Google Cloud Monitoring Integration
Google Cloud Monitoring helps you gain visiblity into the performance, availability, and health of applications and infrastrucutre running on Google Cloud.
This guide will show you how to configure Google Cloud alerting to send alerts to your Ready Five account using a Google Cloud alerting webhook notification channel so they create incidents and escalate to your team appropriately.
Create the Ready Five integration
In your web browser, navigate to the "Integrations" tab in the team that should own this integration and click the "Add Integration" button.
For the integration type, click the "Add" button in the Google Cloud box.
Give the integration a name (or keep the default) and an optional description and click "Add".
The integration is now created, and you now have a URL on this screen that you'll need in a minute. Keep this tab open and open another.
Add a Google Cloud notification channel
Open the Google Cloud Monitoring console, go to the "Alerting" navigation item in the sidebar and click "Edit Notification Channels" in the top bar.
In the middle of the page, find the "Webhooks" section and click "Add new".

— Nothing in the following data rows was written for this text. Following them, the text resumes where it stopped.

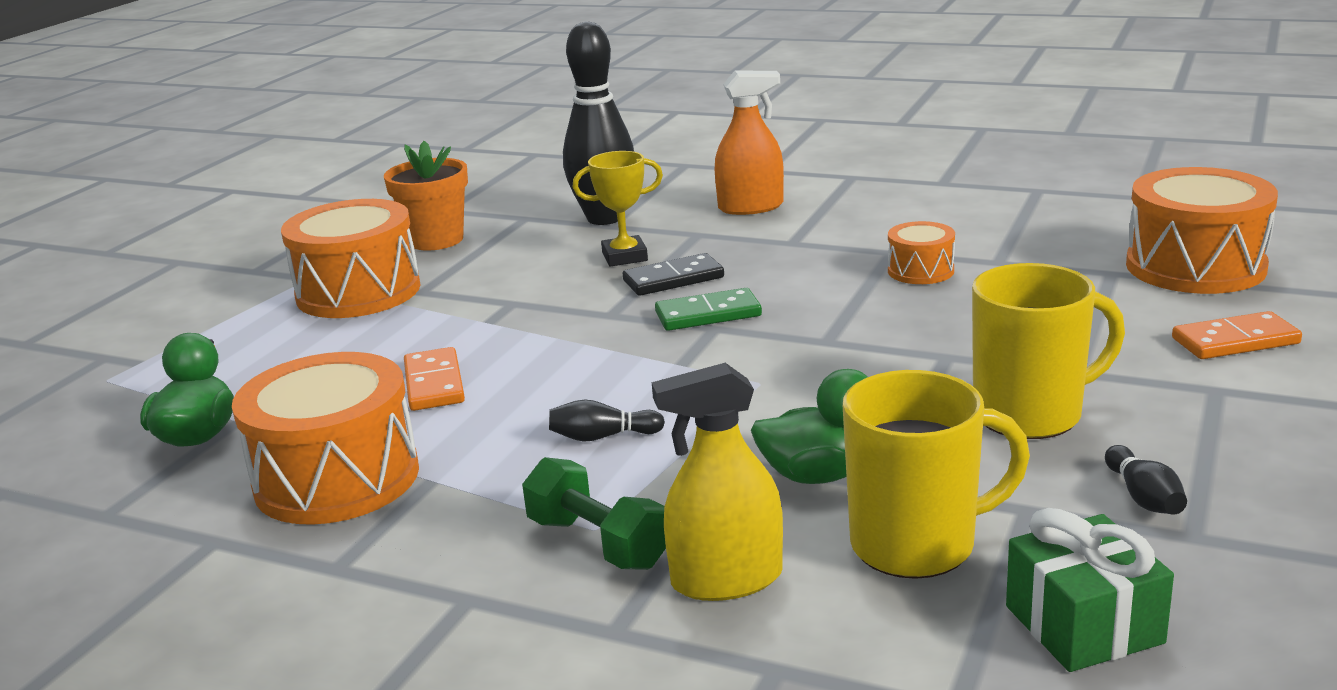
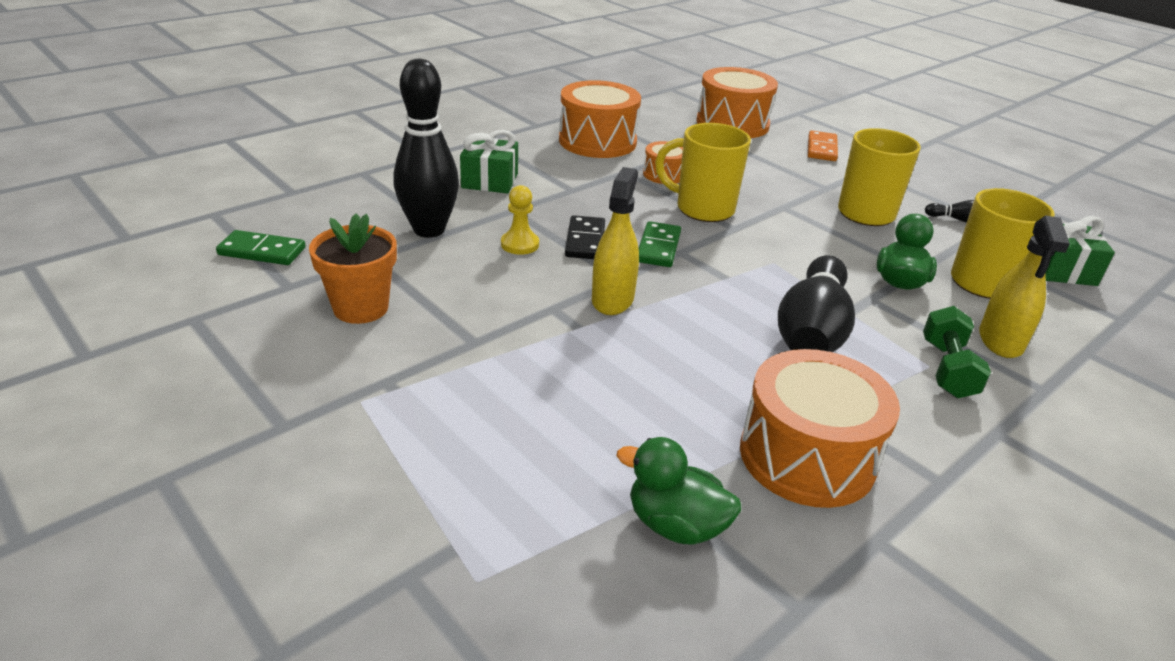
camera: 70 degrees left, 10 degrees up
orange drum [281,199,421,318] -> orange drum moved to [559,80,641,158]
orange domino [404,347,465,411] -> none
green dumbbell [522,457,666,570] -> green dumbbell turned 60 degrees counterclockwise [923,306,991,398]
black bowling pin [549,399,665,442] -> black bowling pin [778,255,855,352], size x2.44
yellow trophy [573,151,663,267] -> yellow pawn [501,185,539,255]
orange spray bottle [715,71,784,215] -> green gift [460,130,518,193]
none -> green domino [216,230,306,265]
none -> yellow spray bottle [592,167,639,315]
none -> yellow mug [655,123,751,222]

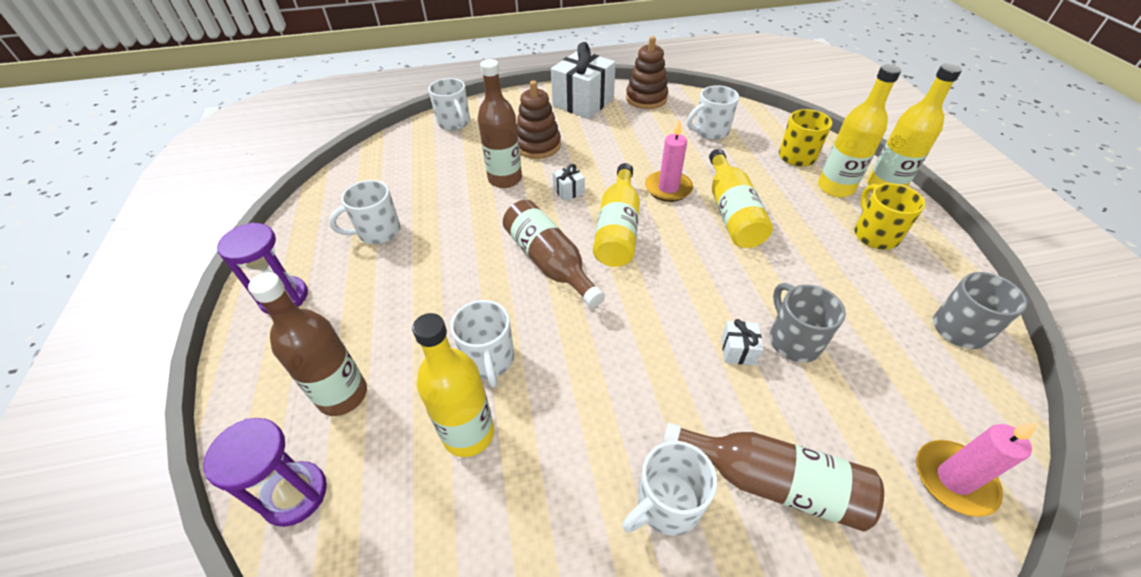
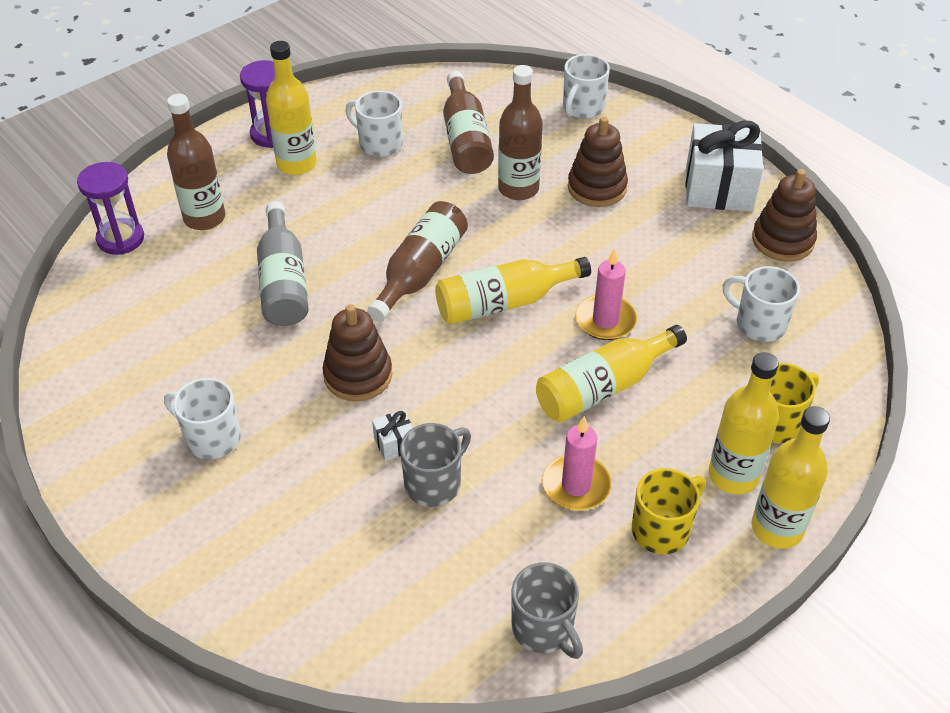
camera: 60 degrees right, 0 degrees up
yellow bottle [412,313,494,457] -> yellow bottle moved to [266,41,317,175]
white mug [451,300,514,388] -> grey bottle [257,201,309,326]
white gift [553,164,585,201] -> none
brown bottle [663,423,884,532] -> brown bottle moved to [443,71,494,174]
pink candle [916,422,1038,517] -> pink candle moved to [542,416,612,511]
none -> brown stacking toy [322,304,392,401]

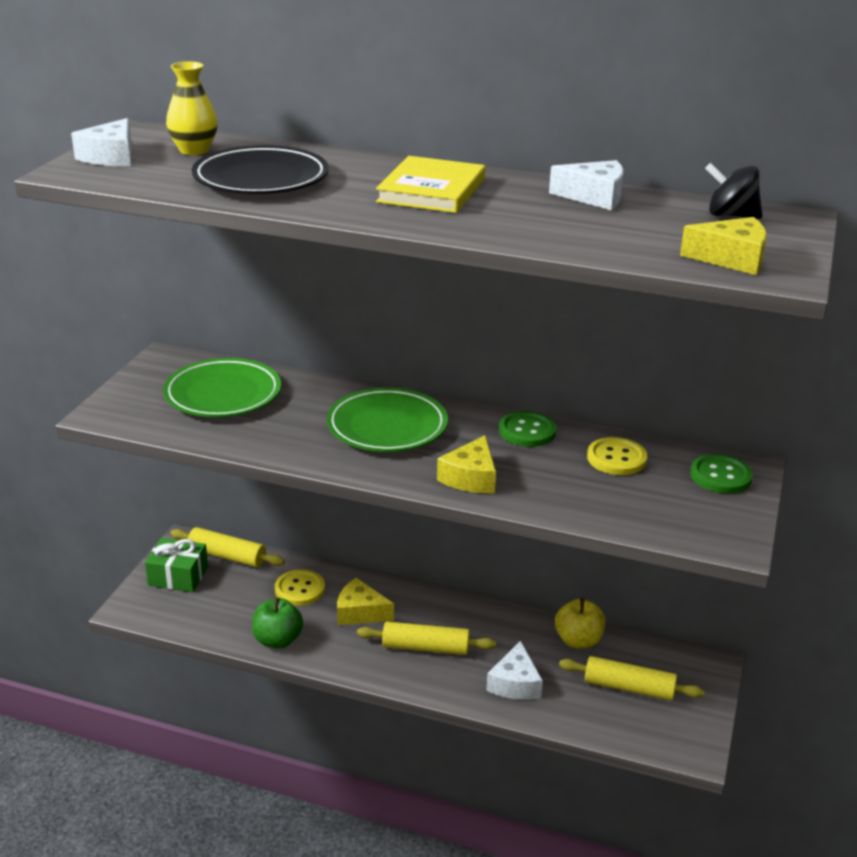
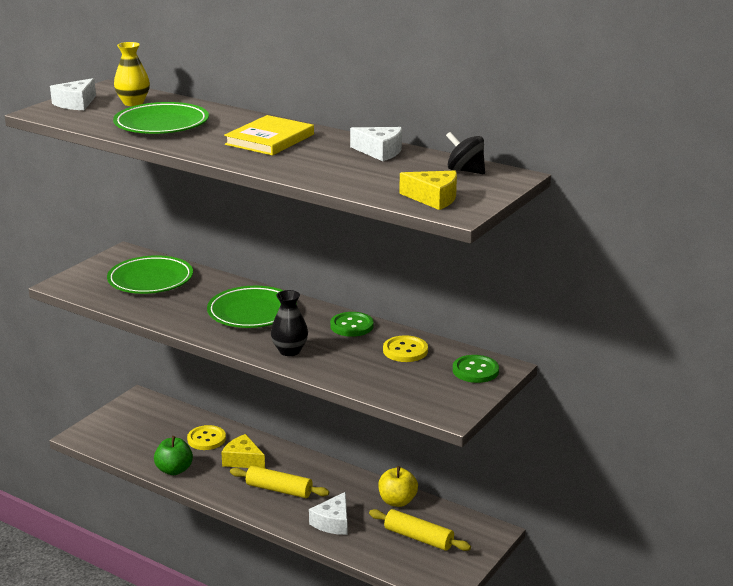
camera: 15 degrees right, 5 degrees down
green gift [145,538,208,592] -> none
yellow rolling pin [170,527,285,567] -> none
black plate [192,145,329,194] -> green plate [113,102,209,134]
yellow cheese [437,435,496,493] -> black vase [271,290,308,356]

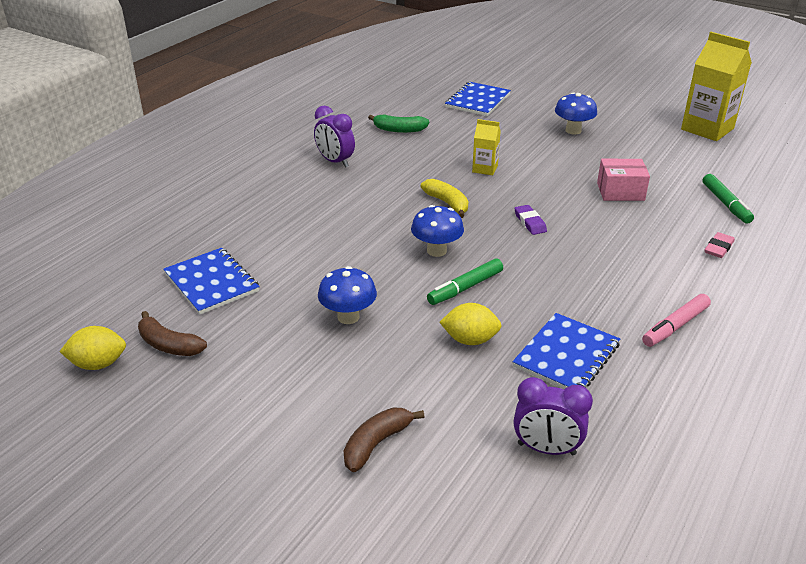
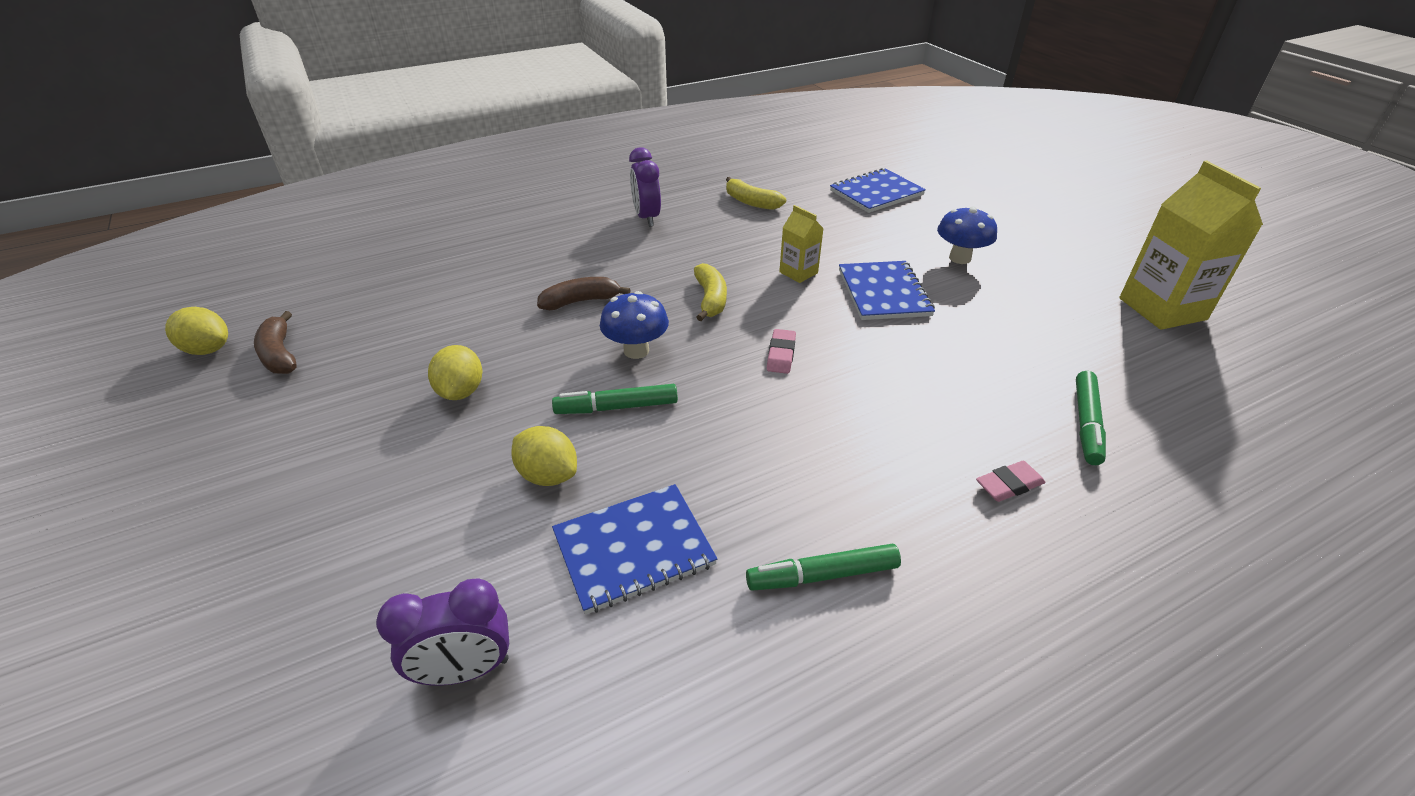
camera: 30 degrees right, 5 degrees up
blue notebook [163,248,260,315] -> blue notebook moved to [839,261,935,320]
blue mushroom [318,266,377,324] -> yellow lemon [428,345,482,400]
brown banana [344,407,424,472] -> brown banana moved to [537,277,631,310]
green banana [368,114,429,133] -> yellow banana [726,177,786,210]
purple eraser [514,205,547,235] -> pink eraser [767,329,796,374]
purple clock [514,377,593,455] -> purple clock turned 60 degrees counterclockwise [376,578,509,685]
pink box [597,159,650,201] -> none
pink marker [642,294,711,347] -> green marker [746,544,901,591]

Paste in the Ready Five integration URL in the "Endpoint URL" field and specify a name for this notification channel. We recommend including the Ready Five team name in this display name to make alert destinations obvious later in cases where you may target more than one team from Google Cloud. Click "Test Connection", which will send a request and create an incident in Ready Five, verifying that the webhook is properly configured. You can resolve that incident then continue with setup.
After testing the connection, the "Save" button becomes clickable. Click the "Save" button.
The webhook connecting Google Cloud to Ready Five is now configured as a "notification channel" and can be used in Google Cloud Monitoring alerting policies.
Add a Google Cloud alerting policy
Alerting policies allow you to specify the conditions that must occur for alerts to trigger. You'll often configure many alerting policies for various elements of your infrastructure, ensuring that you're notified about important situations that happen in your account. This could be based on elevated CPU for compute instances, memory usage on your database servers, or any number of other possibilities.
There is excellent documentation elsewhere for selecting actionable metrics for alerting and for fine-tuning complex alerting policies, so this guide focuses only on wiring those alert policies up to notify Ready Five.
For the purposes of this guide, we'll configure an alerting policy that triggers when an Uptime Check fails a check.
Return to the "Alerting" navigation item in the sidebar and click "Create Policy" in the top bar.
Click "Select a metric" to choose the metric for this condition.
We'll select Uptime Check URL => Uptime_check => Check passed, then click "Apply". Again, this is an example - the metrics that you select may not match what we're choosing in this guide.
There are multiple checks in our account, and we only want to alert if the check called "ready-five-web" is failing, so we're filtering on check_id
where the comparator is = equals
and the value is ready-five-web
(1).
If there are one or more failures during any minute, we want to alert (2).
This metric is a "check passed" metric that returns true when successful. We only care about failures, so we're effectively inverting the metric by aggregating to count false
(3).
Click "Next" to continue.
We want to trigger this alert when any checks fail. So we'll set the Condition Type to "Threshold" and set the Threshold value to "0". Whenever the count of failures goes above 0 during a one minute period, an alert will trigger.
Click "Next" to continue.
Now we're asked to configure notifications for this policy. Choose the notification channel you created earlier (1).
If you want the Ready Five incident to be closed when the alerting conditions return to non-breaching levels, check the box for "Notify on incident closure". If you prefer to require someone from your team to explicitly close the incident on Ready Five, uncheck this box (2).
For the Incident autoclose duration, the default of 7 days generally works well. This only applies if no further data is available to determine the status of the incident, allowing Google to close the incident (3).
Take advantage of the "Documentation" field! Since you're creating the alert policy, you probably have some insight into what should be done by a team member when this alert triggers. Include any links to runbooks, dashboards, chat rooms, and anything else that may be helpful in the context of this specific failure. This field supports markdown formatting, it supports dynamic variables, and displays a live preview while typing. If provided, the Documentation content will be displayed prominently on Ready Five incident pages (4).
Give the alert policy a name to help you identify it later (5).
Click "Next" to continue to alert policy review.
Review your alert settings and if everything looks good, click "Create policy".
This policy is now in effect. Whenever the threshold is breached, Ready Five will be notified. When the threshold returns to normal levels, a follow-up alert will be sent to Ready Five to close the incident.